**The data**
=== Begin Enclosure ===
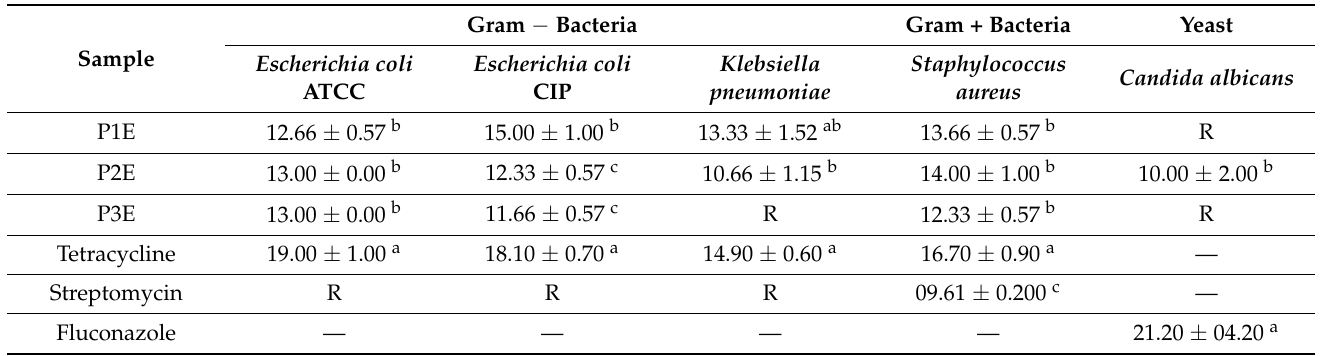
Table 1. Diameter of inhibition zones of P1E, P2E, P3E, tetracycline, streptomycin, and fluconazole in millimeters.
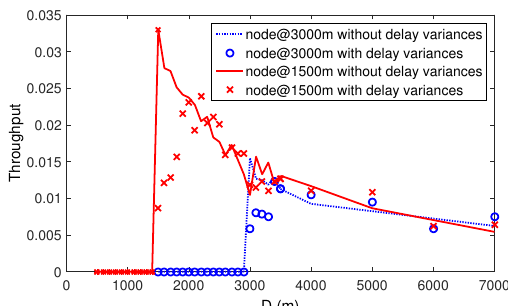
Figure 3. Impact of the large-scale and the small-scale delay variations on throughput of Slotted-FAMA. The throughput is obtained according to Equation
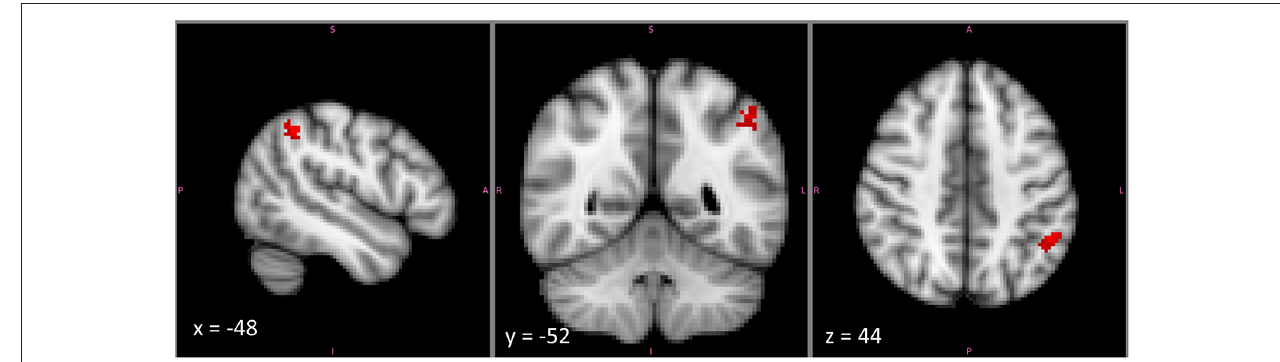
FIGURE 6 | The cluster within left mid-IPL (IPLc and IPLd) that was associated exclusively with reasoning and with no other examined term . This cluster lies on the upper part of the ventral bank of the intraparietal sulcus. Note that the image is displayed in radiological coordinates, with left and right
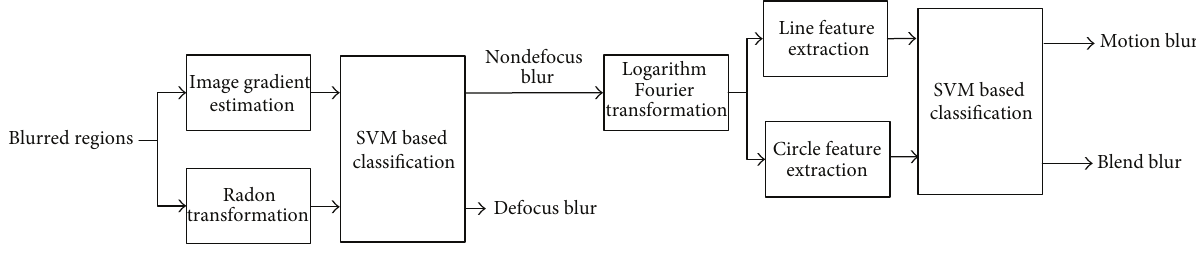
Figure 4: The flow chart of blur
=== End Enclosure ===
**Problem to solve**
Restate word for word the lines from the one containing "Figure 3. Impact" through the end of the material above, both included, and nothing besides; drop the pictures.

**Written reply**
Figure 3. Impact of the large-scale and the small-scale delay variations on throughput of Slotted-FAMA. The throughput is obtained according to Equation
FIGURE 6 | The cluster within left mid-IPL (IPLc and IPLd) that was associated exclusively with reasoning and with no other examined term . This cluster lies on the upper part of the ventral bank of the intraparietal sulcus. Note that the image is displayed in radiological coordinates, with left and right
Figure 4: The flow chart of blur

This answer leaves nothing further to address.